Sixty-three percent of Crystal Sugar workers voted against the offer, and 82 percent of union members voted, according to the Bakery, Confectionery, Tobacco Workers and Grain Millers union.
The locked-out workers voted on what was in essence the same contract rejected by 96 percent and 90 percent of those who voted on July 31 and Nov. 1 respectively. The re-vote was held after some workers asked for it.
With the no vote, there is no end in sight for the lockout. The company has shown no signs of budging on what it's called its "final offer," and talks between the union and company have gone nowhere.
"It's getting tough for people [economically], but they feel they need to get a fair contract," said John Riskey, head of Bakery and Confectionery workers Local 167G.
Crystal Sugar executives could not be immediately reached for comment.
The five-year contract offer called for a 4 percent raise in the first year, 3 percent in the second and 2 percent in each of the next three years. But it would have brought workers into the company's health care plan, which the union has said would have more than doubled out-of-pocket health care costs.
It also would have given management broader rights, including the ability to set aside worker seniority in filling open positions.
Crystal Sugar union workers on average make $40,000 a year, or $50,000 with overtime pay.
American Crystal Sugar, a farmer-owned cooperative, is the nation's largest beet sugar producer, with three plants in Minnesota -- Moorhead, Crookston, East Grand Forks -- and mills in Drayton and Hillsboro, N.D. It also has a distribution center in Chaska that is staffed by union workers.
Since the lockout began, Crystal Sugar has been operating with temporary replacement workers. At first, it brought in replacements from an outside contractor, Minnetonka-based Strom Engineering. But in late November, it began directly hiring replacement workers.

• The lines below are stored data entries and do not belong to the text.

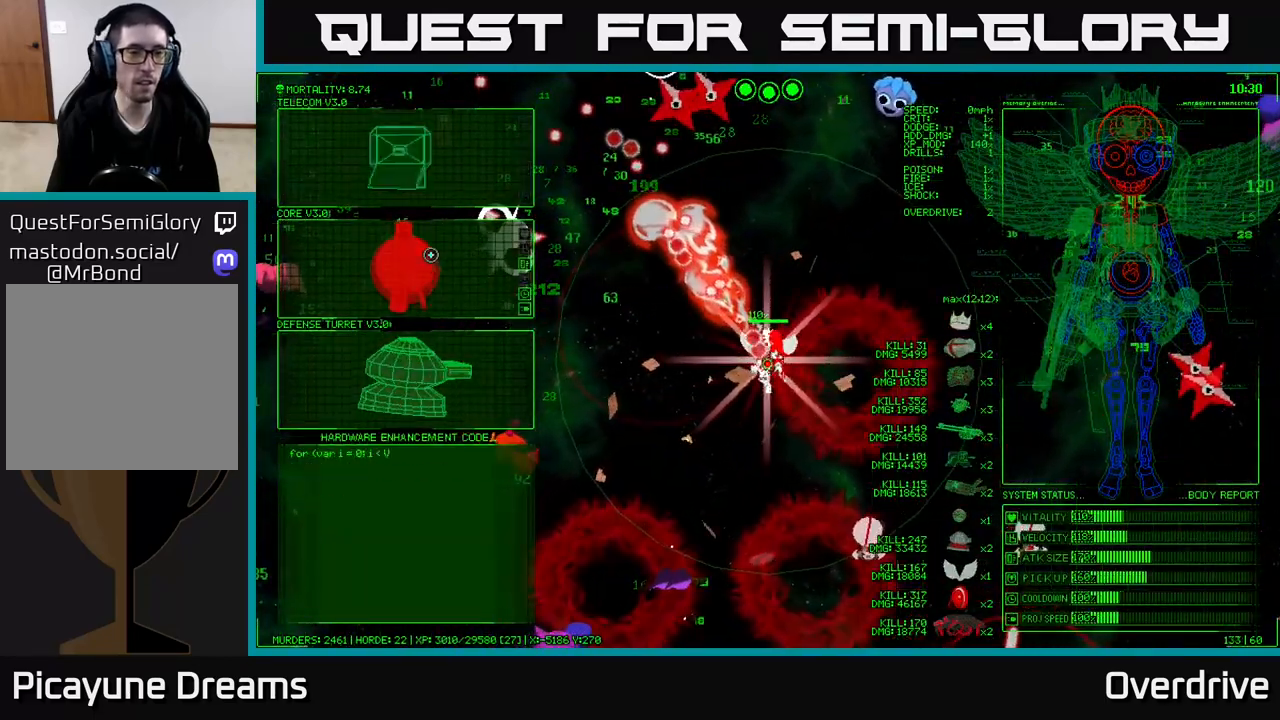
{"buttons": [], "left_stick": "up", "right_stick": "center", "events": [[267, "left_stick", "center"], [317, "left_stick", "up"]]}
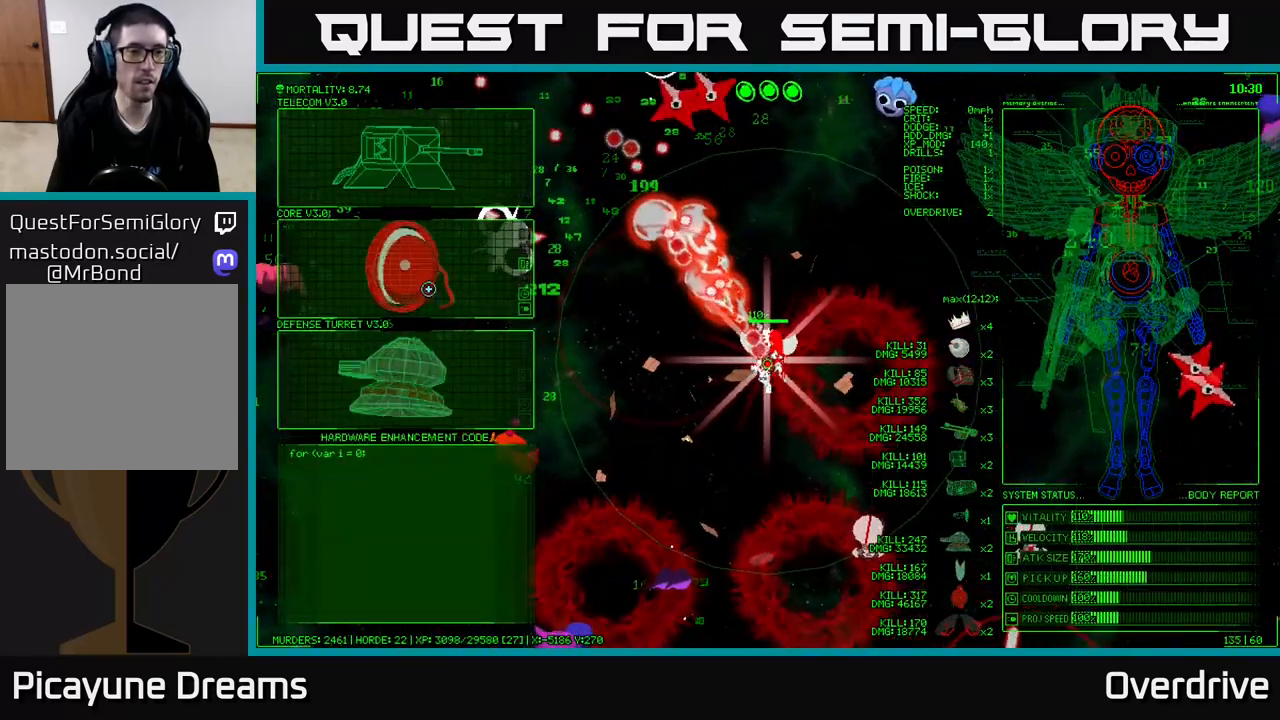
{"buttons": [], "left_stick": "down", "right_stick": "center", "events": [[100, "left_stick", "down"]]}
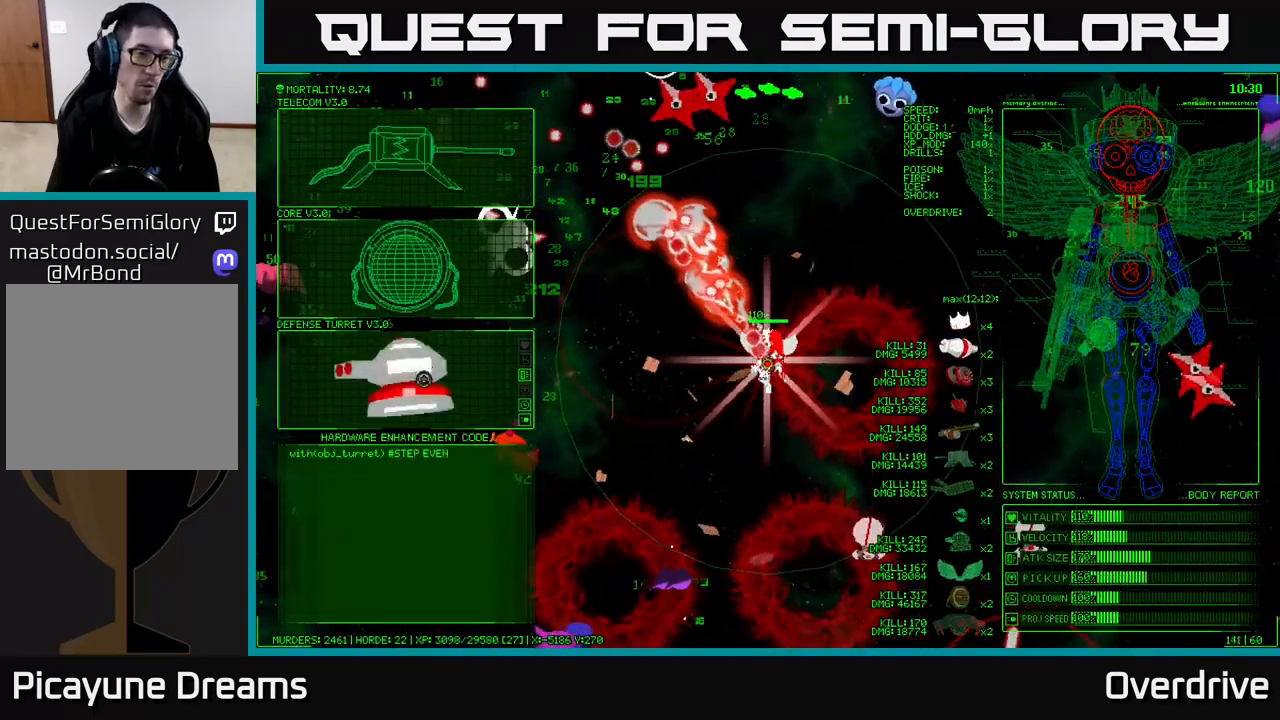
{"buttons": [], "left_stick": "up-left", "right_stick": "up-left", "events": [[17, "A", "down"], [17, "left_stick", "center"], [133, "A", "up"], [200, "left_stick", "left"], [333, "left_stick", "up-left"], [467, "right_stick", "up-left"]]}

The lockout has been costly for Crystal Sugar. Its production costs were up $137 million during the first half of fiscal 2012 compared to those a year ago.

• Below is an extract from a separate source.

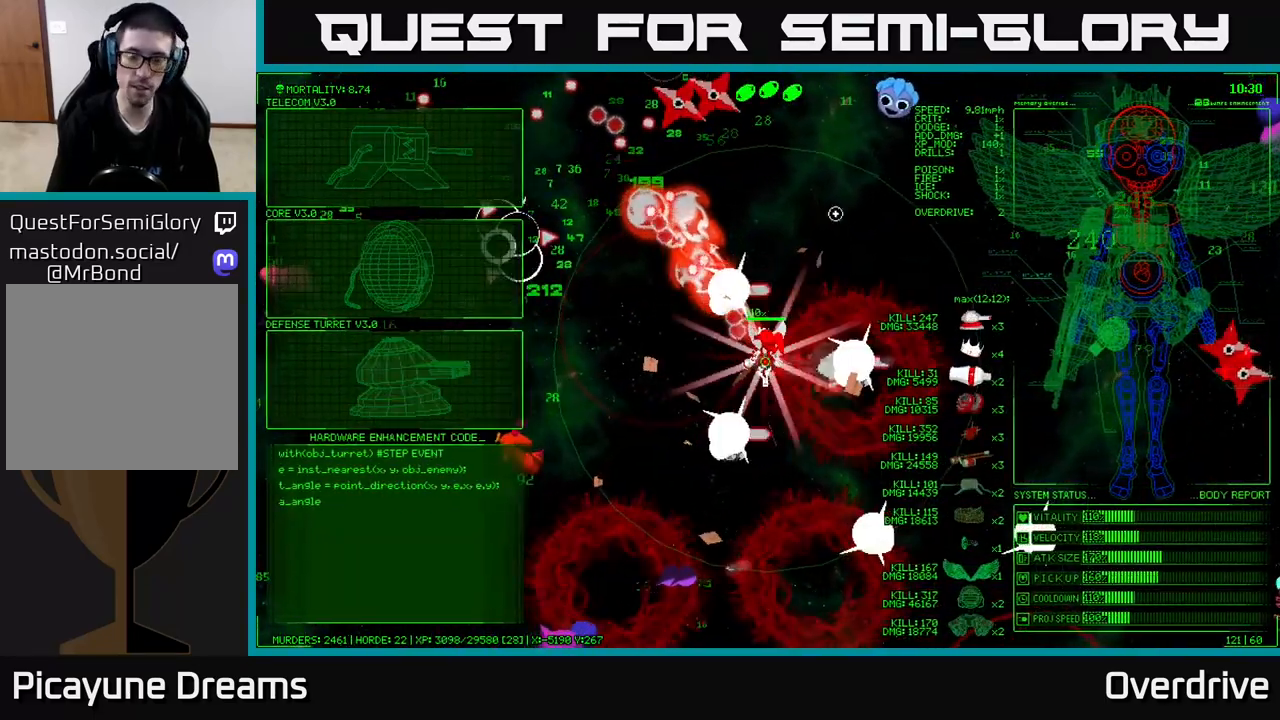
{"buttons": [], "left_stick": "up-left", "right_stick": "up", "events": [[150, "right_stick", "up"]]}
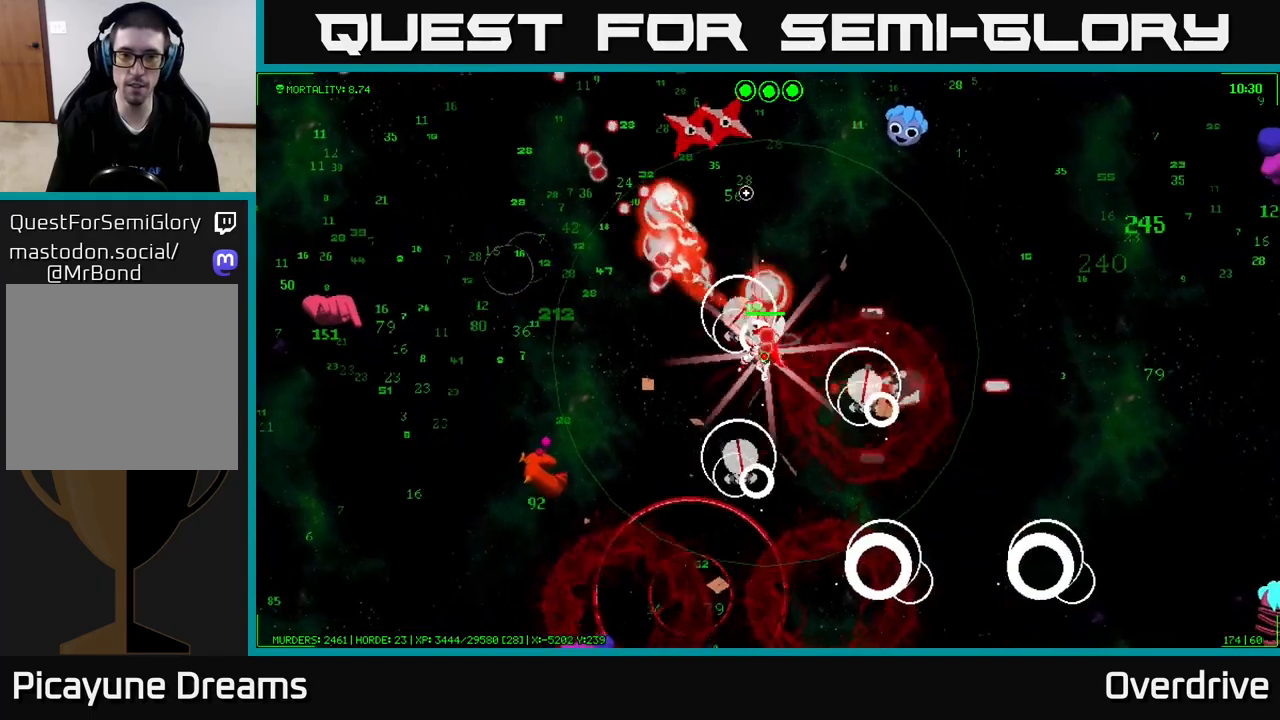
{"buttons": [], "left_stick": "up-left", "right_stick": "up-left", "events": [[383, "right_stick", "up-left"]]}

And the company's payout to beet farmers this year will be $59 per ton, well below the $73 a ton for Minn-Dak, another beet farmer cooperative in the Red River Valley. Still, that $59-per-ton payout is the second highest on record for Crystal Sugar.
Locked-out workers have lost $1,000 to $2,300 per month, the union says, with North Dakota workers hit the hardest, since, unlike Minnesota employees, they're not eligible for unemployment insurance. Unemployment benefits for many Minnesota Crystal workers will expire over the next month.
About 240 union workers have either retired or quit the company since the lockout began, some finding jobs elsewhere.